Material Settings Dialogue, Location -> Click into the machine to move the active head to the associated position P1, P2. -> Selected suitable locations for the positions by clicking (The tool head moved to the positions). -> Continue

Figure: Selecting the points P1 and P2 to describe the cutting area on the board.

Placement -> moved the board to the correct place.
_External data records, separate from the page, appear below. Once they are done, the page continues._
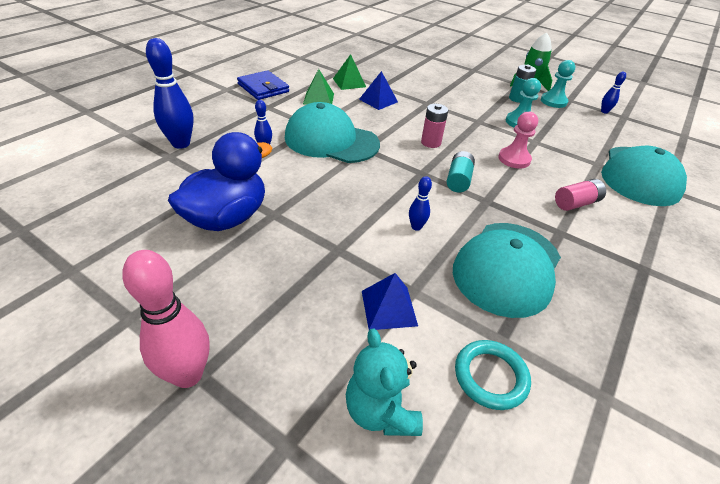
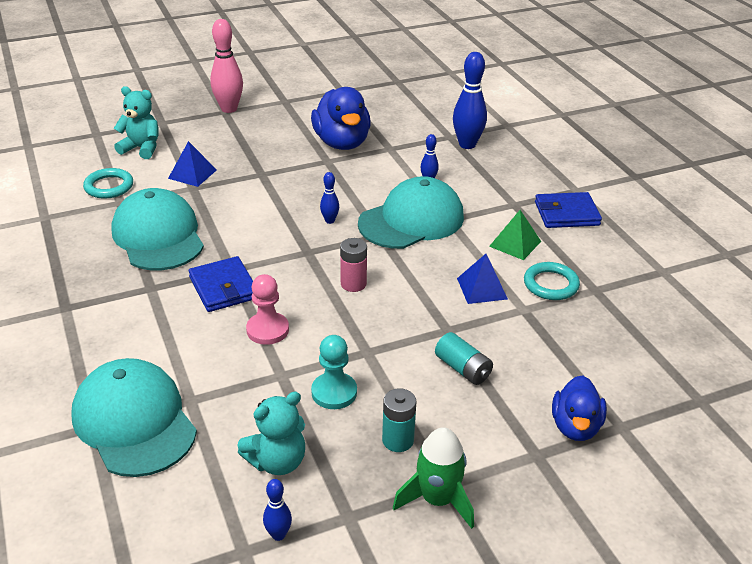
camera: 125 degrees right, 5 degrees down
green pyramid [333,54,366,90] -> turquoise ring [524,262,580,300]
blue bowling pin [409,176,432,231] -> blue bowling pin moved to [320,172,339,224]
turquoise battery [447,151,475,193] -> turquoise battery moved to [435,332,493,385]
turquoise pawn [541,60,576,108] -> none
pink battery [555,179,606,211] -> none
none -> blue wallet [189,256,253,312]
none -> turquoise teddy bear [238,392,305,475]
none -> blue duck [552,375,607,441]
Measure milling width -> Horizontal milling line -> Line length 10 mm -> After checking the width, I cilcked Accept width

Warning message, that the position collides with the bounding box. It had been selected so that the line does not cause problems -> Ignore

Confirmation of focus height -> yes

Measure mode point to point, selected the points from the camera window. Seems about correct -> Accept width

Milling the connections

The End Mill line width measurement: Measure milling width -> line length 10 mm -> Accept Width.

Milling the PCB boundaries.

Preparing to disconnect machine -> Move head to a safe position to switch off -> Yes.

Figure: Circuit boards at different stages. My board is on the right, and shows the stage where the inner connections have been milled. The board on the left shows also the milled edges of another students' board.

After milling the board, it was time to put the components on it. We learned both using solder paste and reflow oven, and hand soldering. With solder paste we soldered button, led and a resistor. The other components were soldered by hand.

First I laid all the components on their approximate positions.

Then I put the solder paste on the board for button, led and resistor, and laid the components on them.

Figure: Button, led and resistor laid on solder paste.

Then we put the board to reflow oven, and the components were soldered.

After this we proceeded to hand soldering the rest of the components. The traces were a bit thinner than what I was used to, and I had some problems with making short circuits. I needed to use solder wick to get rid of the short-circuits.

Figure: Using the solder wick helped in correcting short-circuits.

Figure: Components soldered on board and development board inserted in to sockets.

I had made the design to include a zero ohm resistor to connect two separate grounds. I soldered a jumper wire to the designed place.

Figure: I had two separate grounds, that were designed to be connected with zero ohm resistor. I used jumper wire to connect them.

I used multimeter to check that grounds were not connected to any pins, and that the grounds were connected to each other.

Figure: I used multimeter to check that grounds were connected, and no other pin was connected to ground.

Circuit board led¶

I had learned to program the microcontroller during embedded programming week. I tested the operation of the circuit board, which I could control with pushing the button. I modified the button example code provided by the Arduino IDE (file -> examples -> digital -> button), so I could control the led, which is connected to pin D6. The button is connected to pin D7.

I had some trouble with the button, and started complaining about it when the other students where in the class. They told me that I should modify the example button code to include pull up resistor. To do this, I found that I should include INPUT_PULLUP to the pinMode command: pinMode(buttonPin, INPUT_PULLUP); After adding this argument, the button started working and I could test the led. The modified code is here.

Video: Testing the operation of button and led of the board.

During output devices week I tested the digital pins D0, D1, D2, D8, D9, D10 to check they were properly connected.